If you don't think it is totally safe, then why would your office be using those same laundered towels for your patients?
At my MD's office, I would really hope that they would give me the same level of concern about germs that they would give themselves.
If it is deemed safe for your patients to actually use the same towels that previously had blood on them and then went through the machine, then it should be safe for anyone to just run clothes through the machine. If the machine isn't sterile enough to do that, then it shouldn't be sterile enough for anyone.
posted by third rail at 7:01 AM on October 18, 2013 [2 favorites]
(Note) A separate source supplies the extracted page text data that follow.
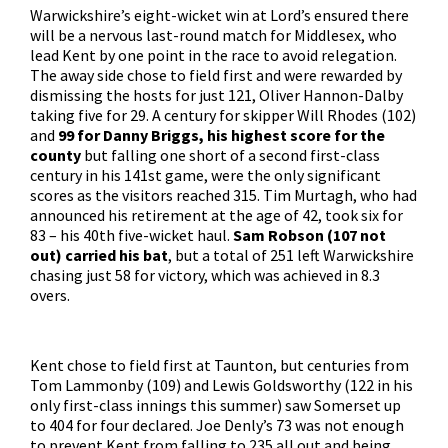
Warwickshire’s eight-wicket win at Lord’s ensured there
will be a nervous last-round match for Middlesex, who
lead Kent by one point in the race to avoid relegation.
The away side chose to field first and were rewarded by
dismissing the hosts for just 121, Oliver Hannon-Dalby
taking five for 29. A century for skipper Will Rhodes (102)
and
99 for Danny Briggs, his highest score for the
county
but falling one short of a second first-class
century in his 141st game, were the only significant
scores as the visitors reached 315. Tim Murtagh, who had
announced his retirement at the age of 42, took six for
83 – his 40th five-wicket haul.
Sam Robson (107 not
out) carried his bat
, but a total of 251 left Warwickshire
chasing just 58 for victory, which was achieved in 8.3
overs.
Kent chose to field first at Taunton, but centuries from
Tom Lammonby (109) and Lewis Goldsworthy (122 in his
only first-class innings this summer) saw Somerset up
to 404 for four declared. Joe Denly’s 73 was not enough
to prevent Kent from falling to 235 all out and being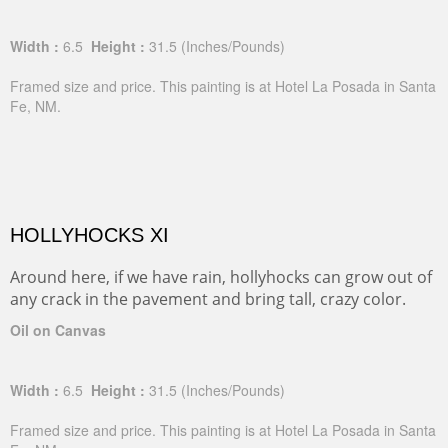
Width :
6.5
Height :
31.5
(Inches/Pounds)
Framed size and price. This painting is at Hotel La Posada in Santa
Fe, NM.
HOLLYHOCKS XI
Around here, if we have rain, hollyhocks can grow out of
any crack in the pavement and bring tall, crazy color.
Oil on Canvas
Width :
6.5
Height :
31.5
(Inches/Pounds)
Framed size and price. This painting is at Hotel La Posada in Santa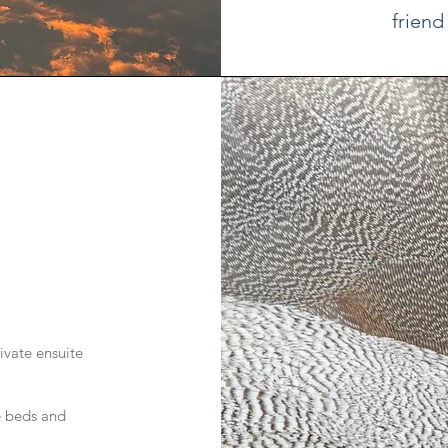
friend
ivate ensuite
e beds and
Probably completely safe - but, there could be a difference between what you (and we brilliant people of MeFi) consider safe, and whether there may be some vanishingly small risk that your employer is not willing to have you risk on their site using their equipment.

So I'd second the suggestion to make sure it's okay with your employer. The real risk you're probably taking is some sort of "inappropriate use of company resources" statement in your personnel file.
posted by Stacey at 7:39 AM on October 18, 2013 [3 favorites]

My only concern would be if it's okay for the office to be using equipment for personal needs.
posted by Lesser Shrew at 8:14 AM on October 18, 2013 [3 favorites]

I'm concerned that your office protocol for laundering bloody towels leaves you wondering if doing YOUR laundry there is safe. That said....

My husband is often in hospitals/ORs and while I DO home launder his scrubs, it is not recommended to do so by infectious disease specialists. (I have my own protocol and I'm confident that it's effective.) I know you're not washing scrubs, but washing your personal items in the possibly contaminated washer would cause some of the same issues. Does the office washer have a steam sanitize function? Do you routinely use a hospital grade disinfectant on and in the washer? With the towels? If so then it's probably just fine.
posted by PorcineWithMe at 8:53 AM on October 18, 2013 [1 favorite]

A doctor's office should be handling blood and other waste contaminated towels with care, and they should be washed in very hot water with detergent and bleach. Detergent removes and kills a lot of germs, and bleach does the rest. A spin in a hot dryer makes towels inhospitable to any growth. (Surgical towels are a different story.) If the previous load of nasty towels was washed with hot water, bleach and detergent, the washer is fine.